▶ TEXTE FOURNI
------------------------------

Un Parcours
C’est tout ce que j’ai à dire à présent ; j’aurai plus à dire sur d’autres aspects du rôle du Matrimandir, une autre fois. Mais je vous demande, à chacun et à tous, de contempler les vrais sujets, les vraies questions ; ne laissez pas ces farceuses vendettas se poursuivre dans Auroville, ne laissez pas, au nom de l’harmonie et de la bonne volonté, Son rêve se réduire à une autre pitoyable saga de chasse au pouvoir. Il doit y avoir, il y a, une autre voie pour affirmer une vision centrale et inclusive, vaste et sûre, se réalisant dans la Matière,
qui nous réunira tous. Au service de la Vérité, Divakar. »
Jean Yves, à la fois pour me soutenir ouvertement et pour partager sa propre compréhension de la situation, rédigea également une lettre ouverte, beaucoup plus brève et incisive,
que je traduis ici : « Quel est l’enjeu ?

------------------------------

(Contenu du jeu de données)
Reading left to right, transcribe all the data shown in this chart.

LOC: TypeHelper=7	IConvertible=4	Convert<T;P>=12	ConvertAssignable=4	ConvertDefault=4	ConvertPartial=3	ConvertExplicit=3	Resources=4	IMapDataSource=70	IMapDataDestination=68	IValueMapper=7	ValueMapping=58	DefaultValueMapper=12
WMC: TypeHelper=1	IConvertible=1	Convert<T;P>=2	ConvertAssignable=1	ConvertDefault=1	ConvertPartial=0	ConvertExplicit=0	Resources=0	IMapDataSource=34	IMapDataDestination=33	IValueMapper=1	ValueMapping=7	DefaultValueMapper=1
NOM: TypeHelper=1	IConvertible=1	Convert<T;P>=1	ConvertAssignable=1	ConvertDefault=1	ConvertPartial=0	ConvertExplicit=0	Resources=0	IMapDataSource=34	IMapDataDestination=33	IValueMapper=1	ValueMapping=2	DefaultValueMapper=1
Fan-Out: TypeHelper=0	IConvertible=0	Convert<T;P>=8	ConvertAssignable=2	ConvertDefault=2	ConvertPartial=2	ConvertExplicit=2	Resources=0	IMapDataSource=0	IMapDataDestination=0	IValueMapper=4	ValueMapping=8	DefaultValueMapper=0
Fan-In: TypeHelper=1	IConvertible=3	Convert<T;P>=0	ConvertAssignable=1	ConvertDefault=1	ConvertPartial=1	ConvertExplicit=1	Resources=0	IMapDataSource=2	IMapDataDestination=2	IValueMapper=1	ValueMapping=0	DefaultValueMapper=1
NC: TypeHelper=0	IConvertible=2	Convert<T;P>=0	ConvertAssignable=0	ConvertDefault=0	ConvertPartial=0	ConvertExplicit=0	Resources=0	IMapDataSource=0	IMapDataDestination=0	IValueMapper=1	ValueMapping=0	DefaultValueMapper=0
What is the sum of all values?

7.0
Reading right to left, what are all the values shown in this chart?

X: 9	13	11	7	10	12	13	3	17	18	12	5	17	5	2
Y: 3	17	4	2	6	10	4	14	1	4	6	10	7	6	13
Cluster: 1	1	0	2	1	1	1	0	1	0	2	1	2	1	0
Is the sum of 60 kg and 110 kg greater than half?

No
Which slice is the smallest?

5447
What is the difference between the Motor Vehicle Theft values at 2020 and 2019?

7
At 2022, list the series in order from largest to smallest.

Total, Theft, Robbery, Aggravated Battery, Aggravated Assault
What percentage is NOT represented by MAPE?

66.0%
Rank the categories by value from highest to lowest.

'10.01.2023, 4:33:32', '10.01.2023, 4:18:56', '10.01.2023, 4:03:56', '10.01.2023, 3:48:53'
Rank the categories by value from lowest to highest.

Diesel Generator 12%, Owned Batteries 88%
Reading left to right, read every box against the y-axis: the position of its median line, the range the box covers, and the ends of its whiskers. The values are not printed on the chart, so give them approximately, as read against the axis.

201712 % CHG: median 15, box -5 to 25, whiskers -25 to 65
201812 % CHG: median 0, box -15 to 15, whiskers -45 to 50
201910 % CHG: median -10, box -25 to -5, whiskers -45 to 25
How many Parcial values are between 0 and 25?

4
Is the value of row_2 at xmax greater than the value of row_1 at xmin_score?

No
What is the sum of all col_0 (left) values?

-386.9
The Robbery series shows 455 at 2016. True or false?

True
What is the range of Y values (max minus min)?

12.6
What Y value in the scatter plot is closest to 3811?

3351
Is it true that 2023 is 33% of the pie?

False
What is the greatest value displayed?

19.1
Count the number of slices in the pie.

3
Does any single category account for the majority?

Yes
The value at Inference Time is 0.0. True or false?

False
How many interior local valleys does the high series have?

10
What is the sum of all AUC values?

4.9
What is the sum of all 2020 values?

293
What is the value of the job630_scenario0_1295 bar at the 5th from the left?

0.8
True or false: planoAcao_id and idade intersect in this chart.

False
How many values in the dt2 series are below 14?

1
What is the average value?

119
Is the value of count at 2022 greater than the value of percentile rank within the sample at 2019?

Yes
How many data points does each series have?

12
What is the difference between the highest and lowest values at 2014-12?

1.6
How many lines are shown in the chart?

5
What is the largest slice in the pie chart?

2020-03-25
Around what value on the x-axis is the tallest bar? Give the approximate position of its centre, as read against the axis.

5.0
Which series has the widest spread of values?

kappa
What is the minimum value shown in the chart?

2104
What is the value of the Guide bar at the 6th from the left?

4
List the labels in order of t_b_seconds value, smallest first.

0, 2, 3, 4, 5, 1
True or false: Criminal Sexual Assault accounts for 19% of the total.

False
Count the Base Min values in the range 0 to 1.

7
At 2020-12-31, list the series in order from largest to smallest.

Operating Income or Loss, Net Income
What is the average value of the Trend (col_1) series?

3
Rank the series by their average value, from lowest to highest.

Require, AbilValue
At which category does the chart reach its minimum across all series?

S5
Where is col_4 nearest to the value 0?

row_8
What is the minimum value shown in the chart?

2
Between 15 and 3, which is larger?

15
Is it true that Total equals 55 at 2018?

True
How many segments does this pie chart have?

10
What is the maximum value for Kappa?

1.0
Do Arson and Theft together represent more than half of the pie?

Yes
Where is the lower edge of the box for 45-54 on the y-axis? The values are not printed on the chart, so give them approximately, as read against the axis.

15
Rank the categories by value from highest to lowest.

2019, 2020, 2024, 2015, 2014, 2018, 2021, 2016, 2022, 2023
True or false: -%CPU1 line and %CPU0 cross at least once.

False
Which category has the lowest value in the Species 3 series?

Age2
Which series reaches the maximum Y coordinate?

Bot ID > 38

------------------------------

Poursuivez le texte fourni plus haut, consacré à Auroville et au Matrimandir, en reprenant juste après la question « Quel est l’enjeu ? ».

Une opinion courante quant aux divergences et conflits qui entourent présentement le Matrimandir est que cela n’a pas grande importance, car ce ne sont que batailles d’egos pour la domination. Ceci est une pensée bien paresseuse, si tant est que ce soit une pensée ; c’est plutôt une manière d’éviter de regarder l’enjeu. Pour d’autres, cet enjeu est sans mystère : la vérité d’une vision est empêchée de se manifester par l’obstruction de l’ignorance et la mauvaise volonté de ceux qui ont pris la responsabilité des travaux et du site, à qui l’on attribue donc le rôle des forces hostiles s’oppo sant au divin. Le seul fait que ces obstructeurs osent même raisonner contre les meneurs inspirés est preuve flagrante de leur mauvaise volonté. Il n’est donc aucunement nécessaire de prêter attention à leurs arguments, encore moins d’y répondre ; il n’y a rien à comprendre : il n’y a là qu’une opposition irrationnelle qui doit être éradiquée afin de dégager la voie de la divine manifestation.